The main focus of the Aerial Surveys of Arctic Marine Mammals (ASAMM) project may be bowhead whales, but the “MM” (Marine Mammal) part of the project name is also taken very seriously. This season is a good example of why we record sightings of all marine mammals and compare them to previous years. Bears, bears, and more bears! More specifically, polar bears!
July 2019 tallied more polar bear sightings than any previous July since ASAMM Beaufort Sea summer surveys began back in 2012. Previously, seven bears was ASAMM’s record for the most bears seen in July on sea ice or land or in open water, for the western Beaufort and eastern Chukchi seas combined.
This July we had 38 polar bears! Thirty. Eight.
While it may seem like a good thing to see so many bears, we cannot assume that increased sightings equals an increasing population. In fact, it may be quite the contrary.
Historically, polar bears in the Beaufort Sea spent their entire year on sea ice, except for females that spent winter in dens on the coastal plain. Recently, an increasing number of polar bears are coming ashore in the western Beaufort Sea and they are arriving earlier, leaving later, and staying for longer periods overall.
From 2012 to 2018 during the month of July, ASAMM recorded only three polar bears on shore. Those three bears were seen in 2017, a year when sea ice retreated earlier in the season than most other years. In July 2019, 31 of the 38 bears recorded were seen on shore.
This is happening because of sea ice decline. Arctic sea ice in 2019 tied with 2007 and 2016 for the second lowest sea ice extent since modern recordkeeping began in the late 1970s. A marked decline in sea ice coverage and an increased period of ice absence in the southern Beaufort Sea in September has been documented over the last 15 years.
Polar bear density is greater over the continental shelf (<200 m depth) than in deeper waters. This is because polar bears’ primary prey, ice seals (including ringed, spotted, and bearded seals), are found over the shelf.

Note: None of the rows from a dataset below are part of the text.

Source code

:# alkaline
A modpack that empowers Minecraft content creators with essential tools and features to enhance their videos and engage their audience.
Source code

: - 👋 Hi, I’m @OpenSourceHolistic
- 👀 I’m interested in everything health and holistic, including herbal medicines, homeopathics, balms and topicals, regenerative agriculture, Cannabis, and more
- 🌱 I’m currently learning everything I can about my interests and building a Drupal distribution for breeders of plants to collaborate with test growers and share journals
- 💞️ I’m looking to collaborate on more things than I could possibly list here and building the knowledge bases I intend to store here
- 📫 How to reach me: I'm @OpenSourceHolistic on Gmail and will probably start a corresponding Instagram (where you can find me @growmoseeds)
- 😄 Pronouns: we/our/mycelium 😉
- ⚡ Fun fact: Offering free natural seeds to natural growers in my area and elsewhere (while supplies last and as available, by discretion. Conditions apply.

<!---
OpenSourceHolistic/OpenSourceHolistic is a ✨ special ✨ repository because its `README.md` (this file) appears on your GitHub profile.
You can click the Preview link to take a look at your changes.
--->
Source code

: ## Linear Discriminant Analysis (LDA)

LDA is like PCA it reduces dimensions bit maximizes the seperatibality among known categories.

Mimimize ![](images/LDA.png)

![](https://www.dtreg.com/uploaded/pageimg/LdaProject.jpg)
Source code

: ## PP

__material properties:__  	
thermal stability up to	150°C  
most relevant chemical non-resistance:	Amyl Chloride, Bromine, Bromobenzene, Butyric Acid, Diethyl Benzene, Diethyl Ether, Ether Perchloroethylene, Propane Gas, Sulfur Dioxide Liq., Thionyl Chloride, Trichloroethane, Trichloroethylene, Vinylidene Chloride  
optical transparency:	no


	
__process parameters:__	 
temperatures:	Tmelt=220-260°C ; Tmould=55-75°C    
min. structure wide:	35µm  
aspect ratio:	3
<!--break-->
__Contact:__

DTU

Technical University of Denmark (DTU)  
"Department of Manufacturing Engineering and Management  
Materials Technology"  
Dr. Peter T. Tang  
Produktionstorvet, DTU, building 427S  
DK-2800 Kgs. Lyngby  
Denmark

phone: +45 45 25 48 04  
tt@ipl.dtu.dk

When sea ice retreats north beyond the continental shelf in summer, there are fewer ice seals associated with that ice. Polar bears must choose between staying with sea ice far offshore or relocating to shore. ASAMM data suggest that more bears now are opting to spend time on shore in search of food.
Loss of sea ice habitat has been associated not only with increased time on land for polar bears, but with significant changes in food sources and declines in body condition, successful reproduction, survival, and abundance. ‘Coastal’ polar bears that spend more time ashore during periods of reduced sea ice appear to be changing their diets from mostly seals to scavenged whale carcasses. But as more and more bears come ashore, whale carcasses will likely not be enough to sustain the population.
Each year, polar bears congregate on Cross Island and Barter Island, two small islands on the western Beaufort coast where Inupiat hunters leave the remains of bowhead whales taken each year during the fall subsistence hunt. The fall hunt in this region usually ends by mid-September, and aggregations of bears typically appear on the islands around that time. Prior to 2019, the earliest ASAMM has recorded large aggregations of polar bears was August 15, in 2016 (13 bears). In 2019, ASAMM documented 20 polar bears on Cross Island by late July.
Throughout the remainder of the 2019 field season, ASAMM continued to see high numbers of polar bears along the western Beaufort Sea coast on several occasions. On October 23, ASAMM documented 32 polar bears - mostly mothers with cubs - on Cross Island.
Continued monitoring of polar bears in the western Beaufort Sea will show if this shift in polar bear behavior and distribution continues, and whether the western Beaufort polar bear population will dwindle or thrive.